Task item >> Copy out, word for word, the lines of the records starting at the line that contains "##Installation" and ending at the final line of the records.

[Recorded data]
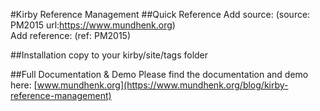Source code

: #Kirby Reference Management
##Quick Reference
Add source: (source: PM2015 url:https://www.mundhenk.org)<br/>
Add reference: (ref: PM2015)<br/>

##Installation
copy to your kirby/site/tags folder

##Full Documentation & Demo
Please find the documentation and demo here: [www.mundhenk.org](https://www.mundhenk.org/blog/kirby-reference-management)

Answer below >>
##Installation
copy to your kirby/site/tags folder

##Full Documentation & Demo
Please find the documentation and demo here: [www.mundhenk.org](https://www.mundhenk.org/blog/kirby-reference-management)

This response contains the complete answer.